I presented a poster session at the 2019 New Relic Product Offsite entitled "More Agile than Agile: Learning from Incidents". The story draws heavily from resilience engineering, especially the Stella Report and the Theory of Graceful Extensibility. Here we elaborate on three sections in the poster itself, the three main ideas to take away, and a call to action for teams at New Relic which almost certainly apply more broadly in the software industry.
> Teams are part of the system > > Teams adapt when computers fall down > > Resilience happens because humans learn
Experts in resilience engineering have been studying complex systems in high-stakes industries for decades. Software has joined these illustrious ranks. What can we learn from the industries who grew into astronomical complexity before us? First, systems get good at managing incidents. The scale and the boundless growth of complexity ensure that there are always components in varying states of distress and fatigue; there is a continuous stream of surprises. We get good at responding and mitigating in the face of those surprises. Second, the especially resilient systems also get good at learning from the surprises. This second behavior, learning from incidents, is orthogonal to managing the incidents. Failure to learn from incidents is a common thread among complex systems that have failed catastrophically.

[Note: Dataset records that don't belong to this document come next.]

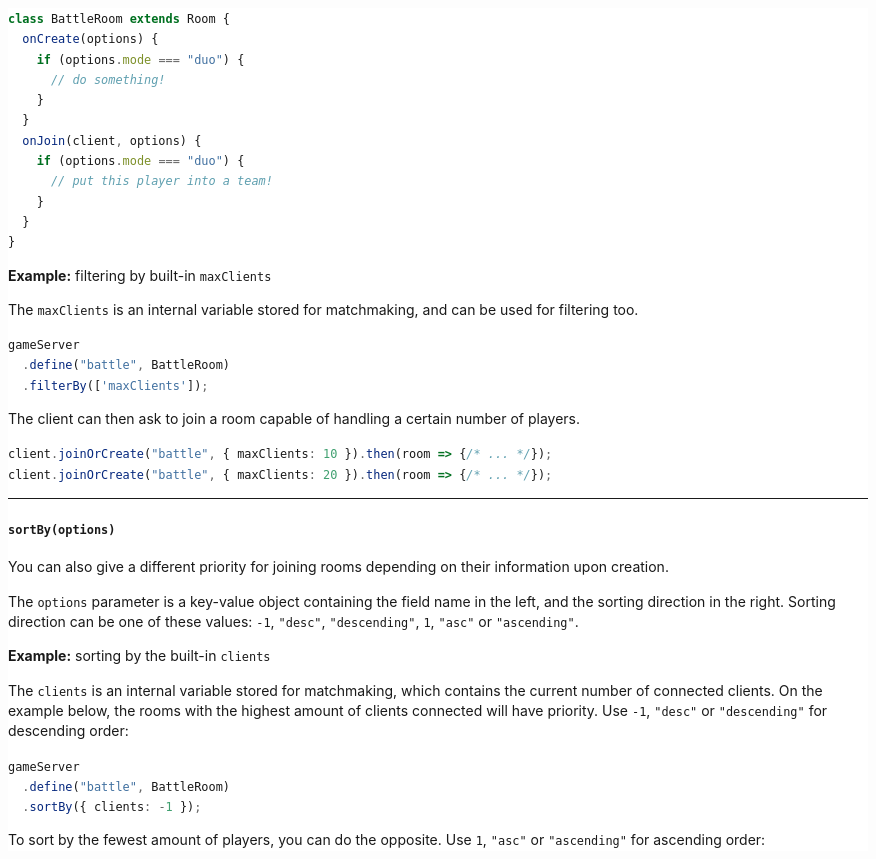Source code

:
 ```typescript
class BattleRoom extends Room {
  onCreate(options) {
    if (options.mode === "duo") {
      // do something!
    }
  }
  onJoin(client, options) {
    if (options.mode === "duo") {
      // put this player into a team!
    }
  }
}
```

**Example:** filtering by built-in `maxClients`

The `maxClients` is an internal variable stored for matchmaking, and can be used for filtering too.

```typescript
gameServer
  .define("battle", BattleRoom)
  .filterBy(['maxClients']);
```

The client can then ask to join a room capable of handling a certain number of players.

```typescript
client.joinOrCreate("battle", { maxClients: 10 }).then(room => {/* ... */});
client.joinOrCreate("battle", { maxClients: 20 }).then(room => {/* ... */});
```

---

#### `sortBy(options)`

You can also give a different priority for joining rooms depending on their information upon creation.

The `options` parameter is a key-value object containing the field name in the left, and the sorting direction in the right. Sorting direction can be one of these values: `-1`, `"desc"`, `"descending"`, `1`, `"asc"` or `"ascending"`.

**Example:** sorting by the built-in `clients`

The `clients` is an internal variable stored for matchmaking, which contains the current number of connected clients. On the example below, the rooms with the highest amount of clients connected will have priority. Use `-1`, `"desc"` or `"descending"` for descending order:

```typescript
gameServer
  .define("battle", BattleRoom)
  .sortBy({ clients: -1 });
```

To sort by the fewest amount of players, you can do the opposite. Use `1`, `"asc"` or `"ascending"` for ascending order:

> Two orthogonal concerns: > * Managing Incidents > * Learning from Incidents > > It is common that complex systems get good at the first part out of necessity. Getting good at the second part is much more elusive.
Context: Line of Representation
Context: About Graceful Extensibility
Analysis: Assessing Team Health Survey
The blind spots we discovered by analyzing our Team Health indicators are all of the statements within Outmaneuvering Constraints. In broad strokes, these statements concern how teams support or inhibit each others' capacity for maneuver. This is where you come in. We need organic efforts across and between teams to build communication channels and practice working together. This will take practice. Our incidents can serve to focus our investment in practice.
See Learning From Incidents for more detail of what is paraphrased below.
Pay attention next time you're in an incident retro arguing about which team has to own the SLO impact. The incident in question is telling us there's entanglement between our teams that caught us by surprise this time.
What dashboards and alerts were the other team using to investigate the symptoms that showed up in the incident?
What slack channels do they follow closely or respond to quickly?
Where can you look at tickets to coordinate work between teams?
Perhaps plan a shared game day to practice inter-team communications and troubleshooting.
Make the effort to actively learn to improve coordination with your neighboring teams. The next incident is unlikely to be anything like this one. But this one does tell us that our respective components can collide.